TEXT PASSAGE:
- - - - -

On Tue, May 24, 2022 at 1:29 PM Viresh Kumar <viresh.kumar@...aro.org> wrote:
>
> On 24-05-22, 13:22, Rafael J. Wysocki wrote:
> > On Tue, May 24, 2022 at 1:15 PM Viresh Kumar <viresh.kumar@...aro.org> wrote:
> > >
> > > On 13-05-22, 09:57, Viresh Kumar wrote:
> > > > On 12-05-22, 12:49, Rafael J. Wysocki wrote:
> > > > > > > Moreover, I'm not sure why the locking dance in store() is necessary.
> > > > > >
> > > > > > commit fdd320da84c6 ("cpufreq: Lock CPU online/offline in cpufreq_register_driver()")
> > > > >
> > > > > I get that, but I'm wondering if locking CPU hotplug from store() is
> > > > > needed at all.  I mean, if we are in store(), we are holding an active
> > > > > reference to the policy kobject, so the policy cannot go away until we
> > > > > are done anyway.  Thus it should be sufficient to use the policy rwsem
> > > > > for synchronization.
> > > >
> > > > I think after the current patchset is applied and we have the inactive
> > > > policy check in store(), we won't required the dance after all.
> > >
> > > I was writing a patch for this and then thought maybe look at mails
> > > around this time, when you sent the patch, and found the reason why we
> > > need the locking dance :)
> > >
> > > https://lore.kernel.org/lkml/20150729091136.GN7557@n2100.arm.linux.org.uk/
>
> Actually no, this is for the lock in cpufreq_driver_register().
>
> > Well, again, if we are in store(), we are holding a reference to the
> > policy kobject, so this is not initialization time.
>
> This is the commit which made the change.

- - - - -

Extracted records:
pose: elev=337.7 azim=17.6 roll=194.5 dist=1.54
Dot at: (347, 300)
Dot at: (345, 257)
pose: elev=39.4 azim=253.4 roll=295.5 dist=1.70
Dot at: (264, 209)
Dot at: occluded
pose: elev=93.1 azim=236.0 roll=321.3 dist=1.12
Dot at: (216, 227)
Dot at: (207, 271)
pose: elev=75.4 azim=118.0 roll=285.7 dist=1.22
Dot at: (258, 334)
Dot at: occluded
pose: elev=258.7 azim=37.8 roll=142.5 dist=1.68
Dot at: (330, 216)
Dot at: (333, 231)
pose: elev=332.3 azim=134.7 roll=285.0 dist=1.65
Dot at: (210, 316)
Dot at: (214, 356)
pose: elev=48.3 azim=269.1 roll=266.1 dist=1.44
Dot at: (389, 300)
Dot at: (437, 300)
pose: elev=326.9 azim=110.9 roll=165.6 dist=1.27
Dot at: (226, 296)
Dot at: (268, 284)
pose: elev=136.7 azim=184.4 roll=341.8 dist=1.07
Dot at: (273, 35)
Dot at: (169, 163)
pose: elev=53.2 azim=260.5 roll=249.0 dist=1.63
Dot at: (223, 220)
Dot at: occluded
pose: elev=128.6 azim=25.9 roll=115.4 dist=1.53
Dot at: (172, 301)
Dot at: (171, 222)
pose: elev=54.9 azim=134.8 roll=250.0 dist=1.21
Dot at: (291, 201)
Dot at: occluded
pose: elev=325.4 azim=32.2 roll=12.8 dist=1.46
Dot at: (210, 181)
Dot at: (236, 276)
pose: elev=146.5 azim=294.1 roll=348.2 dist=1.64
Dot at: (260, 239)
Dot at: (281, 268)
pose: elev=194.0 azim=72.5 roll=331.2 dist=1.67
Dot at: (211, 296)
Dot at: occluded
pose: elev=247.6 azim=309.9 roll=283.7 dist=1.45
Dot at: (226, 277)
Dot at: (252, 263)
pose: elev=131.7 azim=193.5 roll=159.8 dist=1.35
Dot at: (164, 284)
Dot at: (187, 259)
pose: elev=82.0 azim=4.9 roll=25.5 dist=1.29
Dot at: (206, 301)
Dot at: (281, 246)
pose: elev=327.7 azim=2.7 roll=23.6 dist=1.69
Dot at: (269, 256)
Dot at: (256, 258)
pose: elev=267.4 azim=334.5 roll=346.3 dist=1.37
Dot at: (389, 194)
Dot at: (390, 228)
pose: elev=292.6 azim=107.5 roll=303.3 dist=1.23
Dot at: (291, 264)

- - - - -

EXERCISE BRIEF: Return the passage of the email thread starting with "On Tue, May 24, 2022 at 1:29" and going on through "store() is necessary.", copied word for word. Work only from the email thread.

RESPONSE:
On Tue, May 24, 2022 at 1:29 PM Viresh Kumar <viresh.kumar@...aro.org> wrote:
>
> On 24-05-22, 13:22, Rafael J. Wysocki wrote:
> > On Tue, May 24, 2022 at 1:15 PM Viresh Kumar <viresh.kumar@...aro.org> wrote:
> > >
> > > On 13-05-22, 09:57, Viresh Kumar wrote:
> > > > On 12-05-22, 12:49, Rafael J. Wysocki wrote:
> > > > > > > Moreover, I'm not sure why the locking dance in store() is necessary.